The embodiments disclosed herein are illustrative and should not be construed as being limitative. The scope of the present invention is defined by the claims and not by the above description, and the meaning equivalent to the scope of the claims and all the modifications within the scope are encompassed herein.

Claims

1. An image processing device comprising:

a specifying unit for specifying a region with respect to an input of a color image configured by a plurality of pixels;

a color information acquiring unit for acquiring color information represented by at least two or more predetermined variables out of three independent variables for defining a color for the pixel contained in the region specified by the specifying unit;

a color coordinate displaying unit for displaying a color coordinate in which the predetermined variable is configured as one-dimensional coordinate, two-dimensional coordinate, combination thereof, or three-dimensional coordinate, and displaying as a position on the color coordinate with the predetermined variables representing the color information acquired by the color information acquiring unit; and

an image extraction processing unit for extraction-processing a pixel having the color information corresponding to the color coordinate position set according to an instruction in the color coordinate displayed by the color coordinate display unit out of the plurality of pixels configuring the color image.

2. The image processing device according to claim 1, further comprising a display section for displaying an image extraction-processed by the image extraction processing unit for the color image.

3. The image processing device according to claim 1, wherein the region specified by the specifying unit includes a specific pixel specified by the specifying unit and surrounding pixels having a positional relationship defined in advance with respect to the specific pixel.

4. The image processing device according to claim 1, wherein

the specifying unit specifies a plurality of arbitrary regions with respect to the input of the color image configured by the plurality of pixels; and

the color coordinate displaying unit displays a corresponding position of the color coordinate of at least two or more independent variables based on the color information acquired by the color information acquiring unit for each pixel contained in the region specified by the specifying unit for every specification or for the entire specification by the specifying unit.

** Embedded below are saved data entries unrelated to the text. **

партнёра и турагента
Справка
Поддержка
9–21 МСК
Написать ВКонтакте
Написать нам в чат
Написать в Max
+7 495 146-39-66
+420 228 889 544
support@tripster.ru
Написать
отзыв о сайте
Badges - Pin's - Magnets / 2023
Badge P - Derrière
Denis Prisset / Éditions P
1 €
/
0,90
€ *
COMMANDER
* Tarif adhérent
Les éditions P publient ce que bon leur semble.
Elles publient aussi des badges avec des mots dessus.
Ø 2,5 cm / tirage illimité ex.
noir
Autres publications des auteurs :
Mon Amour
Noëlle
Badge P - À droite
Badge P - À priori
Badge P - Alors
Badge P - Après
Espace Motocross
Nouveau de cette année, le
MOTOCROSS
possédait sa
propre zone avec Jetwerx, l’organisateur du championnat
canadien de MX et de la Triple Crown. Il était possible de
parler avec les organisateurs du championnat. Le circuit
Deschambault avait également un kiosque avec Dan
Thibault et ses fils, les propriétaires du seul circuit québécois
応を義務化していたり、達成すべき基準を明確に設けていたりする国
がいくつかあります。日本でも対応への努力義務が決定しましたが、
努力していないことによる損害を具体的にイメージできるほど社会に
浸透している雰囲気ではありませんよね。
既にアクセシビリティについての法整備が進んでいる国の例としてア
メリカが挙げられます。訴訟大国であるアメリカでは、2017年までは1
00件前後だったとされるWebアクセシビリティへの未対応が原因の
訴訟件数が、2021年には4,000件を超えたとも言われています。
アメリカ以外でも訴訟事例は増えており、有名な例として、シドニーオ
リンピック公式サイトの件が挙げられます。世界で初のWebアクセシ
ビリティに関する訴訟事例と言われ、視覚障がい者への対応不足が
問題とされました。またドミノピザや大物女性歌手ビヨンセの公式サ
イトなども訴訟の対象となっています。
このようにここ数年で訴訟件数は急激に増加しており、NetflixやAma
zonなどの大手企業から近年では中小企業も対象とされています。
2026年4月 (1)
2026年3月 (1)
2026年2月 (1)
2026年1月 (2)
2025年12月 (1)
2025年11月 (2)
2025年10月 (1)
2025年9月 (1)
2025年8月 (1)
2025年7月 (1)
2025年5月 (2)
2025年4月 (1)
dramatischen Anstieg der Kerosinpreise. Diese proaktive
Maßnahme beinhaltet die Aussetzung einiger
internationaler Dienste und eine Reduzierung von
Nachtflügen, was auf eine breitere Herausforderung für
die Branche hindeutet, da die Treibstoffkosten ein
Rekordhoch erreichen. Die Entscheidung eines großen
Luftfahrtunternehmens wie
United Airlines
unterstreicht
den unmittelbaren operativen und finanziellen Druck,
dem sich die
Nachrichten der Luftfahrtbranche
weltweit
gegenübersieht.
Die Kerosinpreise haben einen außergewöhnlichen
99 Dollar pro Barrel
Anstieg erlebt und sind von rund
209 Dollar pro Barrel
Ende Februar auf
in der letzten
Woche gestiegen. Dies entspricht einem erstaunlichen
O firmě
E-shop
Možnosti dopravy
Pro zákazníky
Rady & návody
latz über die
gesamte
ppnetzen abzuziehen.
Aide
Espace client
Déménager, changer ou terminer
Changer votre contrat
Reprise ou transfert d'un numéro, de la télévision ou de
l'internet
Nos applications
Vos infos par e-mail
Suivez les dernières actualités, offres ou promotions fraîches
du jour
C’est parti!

5. The image processing device according to claim 1, wherein

the color information contains three independent variables for defining the color of each pixel; and

the color coordinate displaying unit displays a two-dimensional color coordinate complying with the two variables out of the three independent variables and a one-dimensional color coordinate complying with the one remaining variable.

6. The image processing device according to claim 5, wherein the image extraction processing unit extraction-processes the pixel having the color information corresponding to the color coordinate position contained in the region set according to the instruction in the two-dimensional coordinate displayed by the color coordinate displaying unit out of the plurality of pixels configuring the color image.

7. The image processing device according to claim 6, wherein the region set according to the instruction includes a line indicated by a two-variable function at a boundary line of the region in the two-dimensional coordinate.